Is this true and if so what is the best way to orient the various boards? Should the heart side of each board be toward each other, away from each other, or should they be glued such that the cup of the growth rings are all going the same direction (heart to sap etc...)? Will more boards in the glue up increase rigidity or just waste my time?
Thanks in advance for your help. I read this site almost daily and it has been like a college education in the ways of wood.
If you are getting cupping there is some likelyhood that the boards are not properly dried. Until the MC is where it should be, the wood should not be made into anything.
I glue them up in opposing direction not in the same , one board keeps the other flat.
8/4 stock can be just fine. Buy from a reputable dealer and then verify the moisture content. Buy rift or quartersawn grain for even more stability. If you can't buy rift or Qsawn, buy wider flat sawn, and rip out the center. What was the material you used, and was it kiln dried to 6-8%?
It is common to laminate stiles & rails for interior/exterior doors. 3 piece laminates are much more stable than 2 piece. Plywood is always made with odd number plies for this reason.

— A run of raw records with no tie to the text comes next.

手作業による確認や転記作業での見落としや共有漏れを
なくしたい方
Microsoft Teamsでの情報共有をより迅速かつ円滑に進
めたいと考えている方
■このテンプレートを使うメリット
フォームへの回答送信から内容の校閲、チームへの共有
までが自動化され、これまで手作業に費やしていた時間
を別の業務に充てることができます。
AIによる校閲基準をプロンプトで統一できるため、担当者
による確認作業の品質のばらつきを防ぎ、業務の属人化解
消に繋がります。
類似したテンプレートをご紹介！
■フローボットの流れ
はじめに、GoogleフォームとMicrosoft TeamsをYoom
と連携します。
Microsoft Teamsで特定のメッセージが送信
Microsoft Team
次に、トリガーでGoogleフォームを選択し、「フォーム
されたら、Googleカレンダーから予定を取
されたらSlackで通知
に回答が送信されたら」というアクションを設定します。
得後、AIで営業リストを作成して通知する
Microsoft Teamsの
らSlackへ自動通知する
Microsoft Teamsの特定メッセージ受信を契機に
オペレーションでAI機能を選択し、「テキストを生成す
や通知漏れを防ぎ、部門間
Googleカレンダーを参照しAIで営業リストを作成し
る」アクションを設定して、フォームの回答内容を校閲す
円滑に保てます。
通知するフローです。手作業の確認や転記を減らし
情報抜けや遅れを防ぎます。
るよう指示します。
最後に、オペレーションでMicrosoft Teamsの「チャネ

Plywood is a special case because the grain orientation switches with every ply, which would create a lot of stress if they were left unbalanced. For solid wood with grain running in the same direction, the number of plies doesn't matter nearly as much. Knowing the relative moisture content of the wood you use for laminations will help avoid mismatches that will cause the finished part to move.
I agree that if you see cupping, the moisture of the wood is not very close to the moisture in the air...almost always the wood is too wet for the air. There is no need to laminate, etc...just get the correct MC.
When making laminates as you suggest, the grain orientation is not an issue...with no moisture changes in thinner material, it will stay flat in any case.
Spending $200 for a good moisture meter is my suggestion, along with a $30 Radio Shack digital device to monitor you shop's humidity.
Plywood is sometimes made with odd number of plies, but it is also made with an even number as well.